Я не услышал хриплого голоса Додда и не ощутил тяжелого запаха прилива.

А тень позади меня давила на мою дрожащую плоть, как отчаяние на сердце.

* * *

Тогда я заговорил тише, и виски в глубине стакана с ужасом приняло в свою подвижную золотую плоть горький урожай моих слез.

— Ты ли это, — вымолвил я, — мой отец, чьи надежды я не оправдал; ты, для кого я так и являюсь маленьким розовым младенцем, который ломал игрушки и требовал другие, более красивые?

Ты, кому я без всяких угрызений совести причинял каждый день боль?

Иногда во сне, когда подстерегают суровые опасности, я был уверен, что встречу тебя. Еще вчера ты за руку вел меня через странное логово, где по канавам текла кровь, где человеческая плоть с воплями ужаса корчилась в страшных муках.

— Это ты?

Я не поворачивал головы.

Но никакой поцелуй не коснулся моих волос.

И я понял, что это не был мой отец.

* * *

— О! Она умерла…

Она?.. Кто?.. Я даже не знал ее имени — виски стерло его. Но я знал, что она любила меня со всей страстью своих двадцати лет.

Однажды она плакала надо мной, как плачет старая мать.

Я воздвиг между нами всё равнодушие своего сердца, всё забытье путешествий, все виски, выпитое в портах, куда заносили меня фантазия и манера поведения. И вот она умерла и явилась ко мне. Боже! Каким ледяным был мрак за моей спиной.

Лампа едва светила, и пламя смотрело в потолок.

Но ни одна ласковая рука не протянулась из мрака и ни один крик радости не донесся до меня.

Это была не она.

* * *

Огонек взлетел к небу, как крохотная душа ребенка-хориста.

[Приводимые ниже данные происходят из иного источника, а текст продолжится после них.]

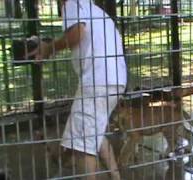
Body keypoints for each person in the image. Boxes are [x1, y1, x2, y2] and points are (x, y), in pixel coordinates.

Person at [31, 0, 127, 179]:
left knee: (82, 145)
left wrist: (50, 49)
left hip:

И в ужасной ночи, окружавшей меня, появилась рука, которая схватила меня за горло.

Она дрожала, эта рука; она пахла луком и трубочным табаком.

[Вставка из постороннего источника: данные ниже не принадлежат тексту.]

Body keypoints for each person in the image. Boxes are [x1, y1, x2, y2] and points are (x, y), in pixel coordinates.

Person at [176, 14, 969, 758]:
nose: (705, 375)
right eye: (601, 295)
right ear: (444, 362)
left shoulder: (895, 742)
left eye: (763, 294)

И я понял с горечью и гневом, что это был гнусный Бобби Моос, явившийся похитить мое виски.

Имя судна

Это было в то время, когда Хильдесхайм, Бобби Моос, Петрус Снеппе и я шли вниз по Длинному Пантей-Каналу на угнанной барже.

Поскольку это дьявольское судно принадлежало Аарону Сташельбину, ростовщику, наши души и совесть были спокойны.

Думаю, что в момент, когда Петрус Снеппе обрубил причальный трос, мы заметили отвратительную башку Аарона Сташельбина, вынырнувшую из плавучей кучи гнилых лимонов, водорослей, дохлых собак и пустых коробок. Но этого хватило, чтобы Бобби Моос плюнул ему в харю…

Впрочем, это не имеет никакого значения.

Мы пристали к берегу, чтобы отнести в бар Волшебный Город часы и воскресный костюм Аарона Сташельбина. В обмен на них хозяин бара Кавендиш дал нам шесть бутылок вполне приличного виски. Потом буксир забросил нам стальной трос и обеспечил нам увеселительную прогулку мимо доков.

Мы любовались грузовыми судами, шхунами, ржавыми торпедоносцами, наглыми катерами Кастомс-Хауза, и для каждого у нас было слово справедливой оценки.

Поэтому через полчаса все палубы, мостики и реи были усыпаны вопящей и жестикулирующей толпой, которую Бобби Моос, обладавший врожденным художественным вкусом, оценил в пять тысяч шестьсот кулаков, угрожавших нам.

Это доказывает, что люди не могут смириться с критикой даже тогда, когда она может им помочь в будущем.

Я помню яростный гнев капитана-коротышки шхуны, которому Хильдесхайм сообщил, что сомневается в верности его супруги и добропорядочности его матери и дочерей. Чтобы окончательно подтвердить его супружеское несчастье, Петрус Снеппе бросил в него пустую бутылку, осколки которой срезали ему нос.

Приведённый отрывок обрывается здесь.